> _INSTRUCTION_: Could you reproduce the lines below from the one with "- Thời gian" through the one with "- Những mục"? Keep both ends and add nothing.
■ ■ ■
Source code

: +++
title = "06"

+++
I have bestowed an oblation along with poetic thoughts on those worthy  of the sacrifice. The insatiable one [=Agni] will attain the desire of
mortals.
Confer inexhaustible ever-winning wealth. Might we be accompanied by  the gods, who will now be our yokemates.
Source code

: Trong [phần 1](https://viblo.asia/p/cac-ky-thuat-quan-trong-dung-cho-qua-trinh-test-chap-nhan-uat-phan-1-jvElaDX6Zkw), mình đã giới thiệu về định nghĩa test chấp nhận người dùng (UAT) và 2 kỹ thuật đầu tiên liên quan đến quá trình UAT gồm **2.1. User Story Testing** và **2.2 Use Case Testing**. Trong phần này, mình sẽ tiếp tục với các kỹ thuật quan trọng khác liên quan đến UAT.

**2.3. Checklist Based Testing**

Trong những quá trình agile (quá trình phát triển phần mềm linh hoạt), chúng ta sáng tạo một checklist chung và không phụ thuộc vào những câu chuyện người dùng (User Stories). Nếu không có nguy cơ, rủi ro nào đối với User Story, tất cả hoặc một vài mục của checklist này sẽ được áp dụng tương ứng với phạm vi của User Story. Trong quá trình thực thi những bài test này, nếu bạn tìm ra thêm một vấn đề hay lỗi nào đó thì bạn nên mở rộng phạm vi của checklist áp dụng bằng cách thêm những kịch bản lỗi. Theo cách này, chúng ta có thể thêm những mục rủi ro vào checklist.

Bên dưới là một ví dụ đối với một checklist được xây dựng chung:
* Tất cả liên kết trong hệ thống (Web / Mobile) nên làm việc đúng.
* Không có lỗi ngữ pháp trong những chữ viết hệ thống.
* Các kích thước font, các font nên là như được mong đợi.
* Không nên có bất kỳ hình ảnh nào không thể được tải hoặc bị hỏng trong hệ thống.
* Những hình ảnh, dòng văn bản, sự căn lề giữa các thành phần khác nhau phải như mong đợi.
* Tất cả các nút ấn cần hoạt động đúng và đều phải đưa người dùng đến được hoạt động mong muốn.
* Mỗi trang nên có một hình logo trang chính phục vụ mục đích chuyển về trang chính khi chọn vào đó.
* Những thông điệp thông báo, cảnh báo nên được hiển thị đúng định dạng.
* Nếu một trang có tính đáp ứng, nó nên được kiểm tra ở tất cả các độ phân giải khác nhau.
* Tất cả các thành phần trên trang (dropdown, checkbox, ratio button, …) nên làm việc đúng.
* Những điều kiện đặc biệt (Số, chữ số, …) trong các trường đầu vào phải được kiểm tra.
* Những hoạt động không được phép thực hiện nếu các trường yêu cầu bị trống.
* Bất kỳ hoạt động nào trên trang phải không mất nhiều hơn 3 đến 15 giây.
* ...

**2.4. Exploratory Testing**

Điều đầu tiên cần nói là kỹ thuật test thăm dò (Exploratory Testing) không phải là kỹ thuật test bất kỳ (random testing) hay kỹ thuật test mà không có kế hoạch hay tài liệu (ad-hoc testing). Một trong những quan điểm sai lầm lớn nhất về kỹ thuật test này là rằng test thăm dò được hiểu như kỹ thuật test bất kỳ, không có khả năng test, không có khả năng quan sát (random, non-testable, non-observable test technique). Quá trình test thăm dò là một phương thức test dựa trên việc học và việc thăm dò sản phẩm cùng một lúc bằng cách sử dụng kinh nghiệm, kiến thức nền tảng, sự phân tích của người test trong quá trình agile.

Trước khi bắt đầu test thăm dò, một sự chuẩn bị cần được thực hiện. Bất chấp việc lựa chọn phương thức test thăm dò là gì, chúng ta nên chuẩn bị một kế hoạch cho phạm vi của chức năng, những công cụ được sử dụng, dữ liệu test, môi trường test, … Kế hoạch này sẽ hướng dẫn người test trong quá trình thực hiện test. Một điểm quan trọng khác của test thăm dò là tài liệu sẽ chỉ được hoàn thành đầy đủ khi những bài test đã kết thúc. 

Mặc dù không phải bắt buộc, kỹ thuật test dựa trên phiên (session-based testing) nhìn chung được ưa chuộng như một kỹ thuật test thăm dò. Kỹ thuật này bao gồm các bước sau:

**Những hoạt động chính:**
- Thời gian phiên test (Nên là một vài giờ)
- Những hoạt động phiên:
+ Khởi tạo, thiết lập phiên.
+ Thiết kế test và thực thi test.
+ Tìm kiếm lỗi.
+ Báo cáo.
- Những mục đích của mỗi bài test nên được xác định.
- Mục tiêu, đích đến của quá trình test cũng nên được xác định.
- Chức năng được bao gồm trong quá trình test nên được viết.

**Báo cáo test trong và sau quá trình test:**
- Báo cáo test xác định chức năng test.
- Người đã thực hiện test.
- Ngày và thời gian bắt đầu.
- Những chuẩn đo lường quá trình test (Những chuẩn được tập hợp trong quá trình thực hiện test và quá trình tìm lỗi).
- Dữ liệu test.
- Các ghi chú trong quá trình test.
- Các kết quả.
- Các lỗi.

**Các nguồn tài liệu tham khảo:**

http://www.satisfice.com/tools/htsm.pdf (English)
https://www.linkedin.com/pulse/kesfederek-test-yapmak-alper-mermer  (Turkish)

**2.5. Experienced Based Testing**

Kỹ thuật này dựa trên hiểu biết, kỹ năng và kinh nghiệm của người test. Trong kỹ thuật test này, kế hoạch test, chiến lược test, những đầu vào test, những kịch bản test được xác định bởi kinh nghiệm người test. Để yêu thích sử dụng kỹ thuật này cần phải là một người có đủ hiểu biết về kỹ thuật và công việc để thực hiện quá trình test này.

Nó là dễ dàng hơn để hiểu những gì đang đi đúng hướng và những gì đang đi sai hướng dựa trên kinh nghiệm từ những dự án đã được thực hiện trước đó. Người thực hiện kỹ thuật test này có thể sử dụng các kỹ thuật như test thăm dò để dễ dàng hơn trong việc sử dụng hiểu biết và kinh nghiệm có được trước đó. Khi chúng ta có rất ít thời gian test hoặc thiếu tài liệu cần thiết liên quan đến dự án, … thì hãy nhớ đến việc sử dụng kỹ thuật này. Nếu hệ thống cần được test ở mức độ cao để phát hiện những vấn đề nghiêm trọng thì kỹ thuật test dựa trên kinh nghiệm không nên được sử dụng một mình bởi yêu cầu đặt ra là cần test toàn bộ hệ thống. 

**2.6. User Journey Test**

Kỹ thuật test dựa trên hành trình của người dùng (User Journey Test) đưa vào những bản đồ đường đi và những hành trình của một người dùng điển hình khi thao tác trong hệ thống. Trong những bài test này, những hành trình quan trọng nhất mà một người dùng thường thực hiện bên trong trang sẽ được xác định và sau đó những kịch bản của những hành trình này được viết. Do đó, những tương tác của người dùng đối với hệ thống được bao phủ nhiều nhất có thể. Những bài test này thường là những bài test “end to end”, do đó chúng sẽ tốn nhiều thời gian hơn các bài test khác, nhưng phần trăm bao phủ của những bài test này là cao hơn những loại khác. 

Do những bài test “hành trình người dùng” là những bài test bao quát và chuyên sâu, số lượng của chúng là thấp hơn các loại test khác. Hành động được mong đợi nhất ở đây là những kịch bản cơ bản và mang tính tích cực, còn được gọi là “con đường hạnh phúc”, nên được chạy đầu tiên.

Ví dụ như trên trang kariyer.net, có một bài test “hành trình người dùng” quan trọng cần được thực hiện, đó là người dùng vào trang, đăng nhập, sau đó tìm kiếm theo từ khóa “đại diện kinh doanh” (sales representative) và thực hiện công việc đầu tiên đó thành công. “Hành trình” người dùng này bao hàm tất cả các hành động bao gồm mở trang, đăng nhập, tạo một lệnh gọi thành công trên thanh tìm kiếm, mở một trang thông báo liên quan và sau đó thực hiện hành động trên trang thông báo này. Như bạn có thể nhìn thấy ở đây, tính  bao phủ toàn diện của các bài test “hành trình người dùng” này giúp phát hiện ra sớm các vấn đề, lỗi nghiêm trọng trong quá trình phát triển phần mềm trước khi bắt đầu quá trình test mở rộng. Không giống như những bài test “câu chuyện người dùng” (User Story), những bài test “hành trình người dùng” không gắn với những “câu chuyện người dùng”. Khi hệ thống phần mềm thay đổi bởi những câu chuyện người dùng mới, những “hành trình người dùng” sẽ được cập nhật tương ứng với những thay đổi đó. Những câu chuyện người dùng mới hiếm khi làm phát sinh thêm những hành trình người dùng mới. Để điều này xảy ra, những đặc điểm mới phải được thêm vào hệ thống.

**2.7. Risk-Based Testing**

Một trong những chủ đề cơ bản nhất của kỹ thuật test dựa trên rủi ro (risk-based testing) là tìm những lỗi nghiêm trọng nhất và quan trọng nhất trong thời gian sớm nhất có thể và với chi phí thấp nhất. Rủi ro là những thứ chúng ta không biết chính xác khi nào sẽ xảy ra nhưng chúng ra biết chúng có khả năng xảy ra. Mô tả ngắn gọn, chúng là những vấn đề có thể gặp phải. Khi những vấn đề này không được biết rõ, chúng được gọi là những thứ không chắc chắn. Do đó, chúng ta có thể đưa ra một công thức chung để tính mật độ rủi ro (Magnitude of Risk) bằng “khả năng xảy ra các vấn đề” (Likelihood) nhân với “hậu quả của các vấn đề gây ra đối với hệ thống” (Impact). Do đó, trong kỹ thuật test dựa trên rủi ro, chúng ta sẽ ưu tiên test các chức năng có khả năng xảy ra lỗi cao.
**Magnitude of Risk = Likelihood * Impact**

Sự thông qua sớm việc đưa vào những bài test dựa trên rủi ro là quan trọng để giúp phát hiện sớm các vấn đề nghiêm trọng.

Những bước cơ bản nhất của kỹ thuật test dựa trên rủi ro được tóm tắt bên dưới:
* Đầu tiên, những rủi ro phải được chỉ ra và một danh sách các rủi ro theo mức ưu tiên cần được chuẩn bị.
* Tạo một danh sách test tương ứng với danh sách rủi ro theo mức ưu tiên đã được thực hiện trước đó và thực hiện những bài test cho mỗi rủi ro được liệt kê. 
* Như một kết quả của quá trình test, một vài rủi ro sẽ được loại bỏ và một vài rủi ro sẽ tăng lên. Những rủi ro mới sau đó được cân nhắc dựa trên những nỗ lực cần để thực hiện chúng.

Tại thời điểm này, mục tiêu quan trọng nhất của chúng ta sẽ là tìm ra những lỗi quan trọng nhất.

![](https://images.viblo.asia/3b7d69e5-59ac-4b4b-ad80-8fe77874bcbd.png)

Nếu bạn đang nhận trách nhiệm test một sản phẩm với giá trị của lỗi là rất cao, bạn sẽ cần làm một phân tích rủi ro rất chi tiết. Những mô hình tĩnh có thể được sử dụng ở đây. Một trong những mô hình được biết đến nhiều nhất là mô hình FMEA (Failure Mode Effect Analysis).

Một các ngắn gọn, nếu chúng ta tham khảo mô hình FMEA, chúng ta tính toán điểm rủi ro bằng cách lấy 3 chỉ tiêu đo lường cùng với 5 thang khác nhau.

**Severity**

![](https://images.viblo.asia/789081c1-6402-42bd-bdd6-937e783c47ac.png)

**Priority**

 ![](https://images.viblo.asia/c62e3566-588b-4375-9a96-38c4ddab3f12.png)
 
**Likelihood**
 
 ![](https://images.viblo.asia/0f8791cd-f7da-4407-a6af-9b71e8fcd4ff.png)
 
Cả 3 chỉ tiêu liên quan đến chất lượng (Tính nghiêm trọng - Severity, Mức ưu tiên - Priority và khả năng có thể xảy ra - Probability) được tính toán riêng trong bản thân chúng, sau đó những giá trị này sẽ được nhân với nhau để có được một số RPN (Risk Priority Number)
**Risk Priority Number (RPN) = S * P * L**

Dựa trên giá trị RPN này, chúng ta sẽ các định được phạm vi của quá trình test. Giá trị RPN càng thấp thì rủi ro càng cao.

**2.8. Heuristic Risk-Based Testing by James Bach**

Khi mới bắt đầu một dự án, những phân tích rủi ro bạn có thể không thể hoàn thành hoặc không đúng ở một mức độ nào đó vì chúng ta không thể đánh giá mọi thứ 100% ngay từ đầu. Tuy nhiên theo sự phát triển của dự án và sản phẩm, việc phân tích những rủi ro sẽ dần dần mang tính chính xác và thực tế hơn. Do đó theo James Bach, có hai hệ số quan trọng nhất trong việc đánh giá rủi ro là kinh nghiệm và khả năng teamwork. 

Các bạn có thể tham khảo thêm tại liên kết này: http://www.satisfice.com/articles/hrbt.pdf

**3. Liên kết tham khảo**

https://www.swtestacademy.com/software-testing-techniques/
■ ■ ■
> _SOLUTION TO THIS EXERCISE_:
- Thời gian phiên test (Nên là một vài giờ)
- Những hoạt động phiên:
+ Khởi tạo, thiết lập phiên.
+ Thiết kế test và thực thi test.
+ Tìm kiếm lỗi.
+ Báo cáo.
- Những mục đích của mỗi bài test nên được xác định.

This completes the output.